Page 95 of Red King

“If you say so.”

“I do.”

Her eyes lighten up. “It’s probably time to do a demonstration again for the Tributes in your dragon forms. I think they’d be open to it now. They’d love it and find you just as beautiful as I do.”

“Just as terrifying, you mean?” I grin.

The hand on my face goes around the back of my neck, where she plays with my hair. I want to arch my back and purr like a fucking cat at her touch.

“You looked like you were having a good time with Hannah tonight.”

Does she want to palm me off already? I hope not because I’m not done with her yet. Not by a long shot.

I grab her hands in one of mine, holding them above her head, pressed down on the mattress, and then I enter her pussy in one easy thrust.

“I don’t want to talk about Hannah or anyone else.” I kiss her as I start thrusting into her tight heat. “I don’t want to talk at all,” I say against her mouth before deepening the kiss.

I only wish I could stay here forever.

25

Paisley

“Hey, Paisley.” Maggie puts a hand on my leg and shakes me.

“Sorry. I’m so sorry.” I yawn. “Arctic stayed until late. Or early, depending on how you look at it. I’m pooped.”

He was like a man possessed. We had sex for what felt like hours. He barely pulled out of me unless it was to change position or to give me a few minutes to catch my breath after an orgasm. That was it.

His stamina was unreal. I think I came five or six times. I can’t remember. No, I can; it was six. The last time was a double orgasm, one straight after the other. The second more powerful than the first.

I was decidedly sore this morning. I still am…just a little.

I barely remember him leaving. I was done…finished…hollowed out. I think my muscles are getting a little stiff. I should stretch or it might be worse tomorrow.

I’m glad I could help him forget and feel better, but… No, no buts. He’s been honest with me about where we stand with one another. Last night was no exception.

Maggie shakes me again. “Earth to Paisley. You’re doing it again. It isn’t just a lack of sleep. You’re distracted. What’s going on? Although I can guess.”

I sigh. “I’m worried about Arctic. He wasn’t himself last night.”

“Can you blame him?”

I shake my head. “Not at all. I tried to be there for him…in the way he wanted me to be there.”

“Sexually, you mean?”

I nod. “I’m worried about him. I’ve sent him a few texts, but he hasn’t answered me.”

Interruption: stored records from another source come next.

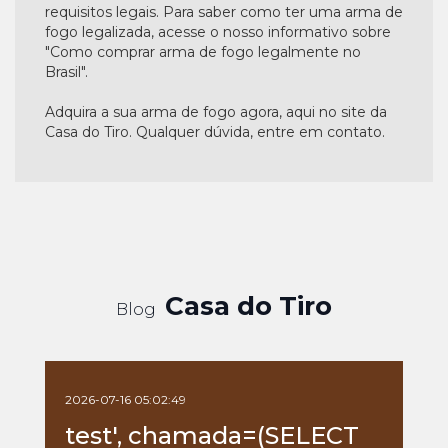
requisitos legais. Para saber como ter uma arma de
fogo legalizada, acesse o nosso informativo sobre
"Como comprar arma de fogo legalmente no
Brasil".
Adquira a sua arma de fogo agora, aqui no site da
Casa do Tiro. Qualquer dúvida, entre em contato.
Casa do Tiro
Blog
2026-07-16 05:02:49
test', chamada=(SELECT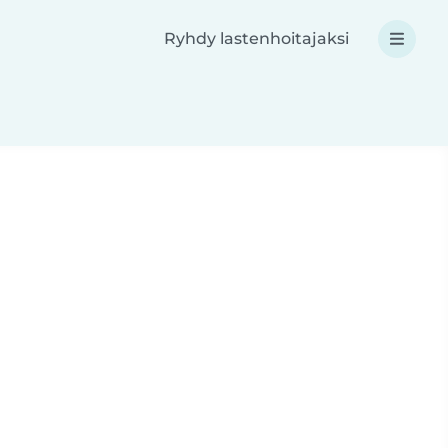
Ryhdy lastenhoitajaksi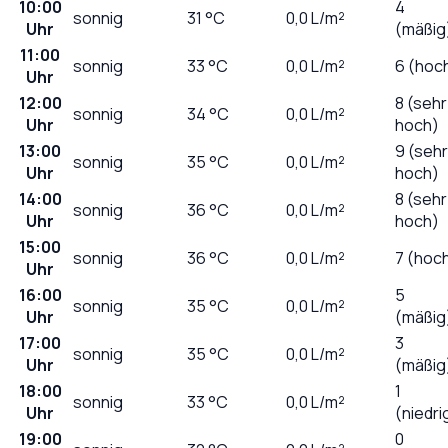
10:00
4
sonnig
31
°C
0,0
L/m²
Uhr
(mäßig
11:00
sonnig
33
°C
0,0
L/m²
6 (hoc
Uhr
12:00
8 (sehr
sonnig
34
°C
0,0
L/m²
Uhr
hoch)
13:00
9 (sehr
sonnig
35
°C
0,0
L/m²
Uhr
hoch)
14:00
8 (sehr
sonnig
36
°C
0,0
L/m²
Uhr
hoch)
15:00
sonnig
36
°C
0,0
L/m²
7 (hoc
Uhr
16:00
5
sonnig
35
°C
0,0
L/m²
Uhr
(mäßig
17:00
3
sonnig
35
°C
0,0
L/m²
Uhr
(mäßig
18:00
1
sonnig
33
°C
0,0
L/m²
Uhr
(niedri
19:00
0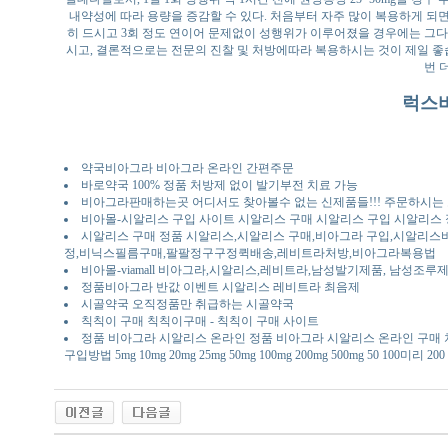
내약성에 따라 용량을 증감할 수 있다. 처음부터 자주 많이 복용하게 되
히 드시고 3회 정도 연이어 문제없이 성행위가 이루어졌을 경우에는 그다음
시고, 결론적으로는 전문의 진찰 및 처방에따라 복용하시는 것이 제일 좋
번 
럭스
약국비아그라 비아그라 온라인 간편주문
바로약국 100% 정품 처방제 없이 발기부전 치료 가능
비아그라판매하는곳 어디서도 찾아볼수 없는 신제품들!!! 주문하시는 모든
비아몰-시알리스 구입 사이트 시알리스 구매 시알리스 구입 시알리스
시알리스 구매 정품 시알리스,시알리스 구매,비아그라 구입,시알리스
정,비닉스필름구매,팔팔정구구정퀵배송,레비트라처방,비아그라복용법
비아몰-viamall 비아그라,시알리스,레비트라,남성발기제품, 남성조루
정품비아그라 반값 이벤트 시알리스 레비트라 최음제
시골약국 오직정품만 취급하는 시골약국
칙칙이 구매 칙칙이구매 - 칙칙이 구매 사이트
정품 비아그라 시알리스 온라인 정품 비아그라 시알리스 온라인 구매 
구입방법 5mg 10mg 20mg 25mg 50mg 100mg 200mg 500mg 50 100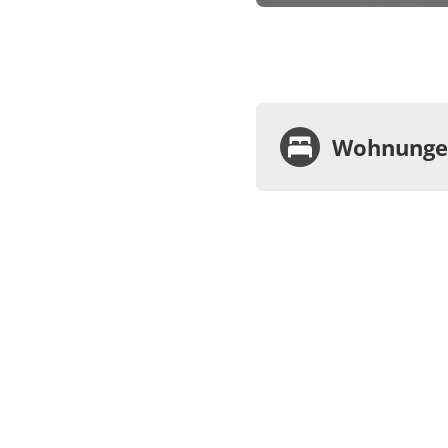
Wohnungen
Wohnu
Appa
Dusc
€60.00
Deta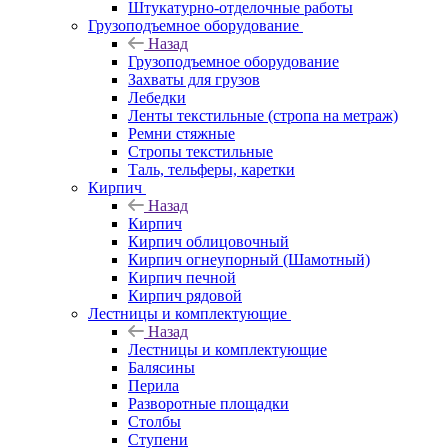
Штукатурно-отделочные работы
Грузоподъемное оборудование
Назад
Грузоподъемное оборудование
Захваты для грузов
Лебедки
Ленты текстильные (стропа на метраж)
Ремни стяжные
Стропы текстильные
Таль, тельферы, каретки
Кирпич
Назад
Кирпич
Кирпич облицовочный
Кирпич огнеупорный (Шамотный)
Кирпич печной
Кирпич рядовой
Лестницы и комплектующие
Назад
Лестницы и комплектующие
Балясины
Перила
Разворотные площадки
Столбы
Ступени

“His brother was beheaded earlier today, babe. It happened right in front of him. Hazard told me that he didn’t so much as flinch. He just stood there and watched like it was nothing. According to Hazard, Ice was a coward. He begged, he pleaded, he blamed Arctic, called him a murderer, but Arctic didn’t budge. Not even as the blade came down and his head rolled.”

I cringe internally just thinking about it. I feel so sorry for Arctic.

“He must be hurting.” My gut churns with worry. “You say he acted like it was nothing. It wasn’t nothing to him. He’s feeling it.” I rub my lips together. “He was different last night. I know I haven’t known him long, but it isn’t like him to ghost me. He’s hurting. I think he’s hurting really badly, but I don’t know what to do about it.” I realize I’m crying and wipe the tears from my cheeks. “I know he needs me. He needs someone.” I sniff.

“Oh, babe. I’m so sorry.” She rubs a hand up and down my back. “I can’t imagine what it must be like for him or for you. I mean, you care about him. I know how it goes. I tried to break up with Hazard, but he asked me for a little bit longer. He looked hurt. I said it was fine, even though I know I should put an end to it. But I like him and care for him, so I couldn’t turn him down. You care for Arctic in the same way. You like him and are friends with him.”

I nod. “Yep. I hate the thought of him hurting.”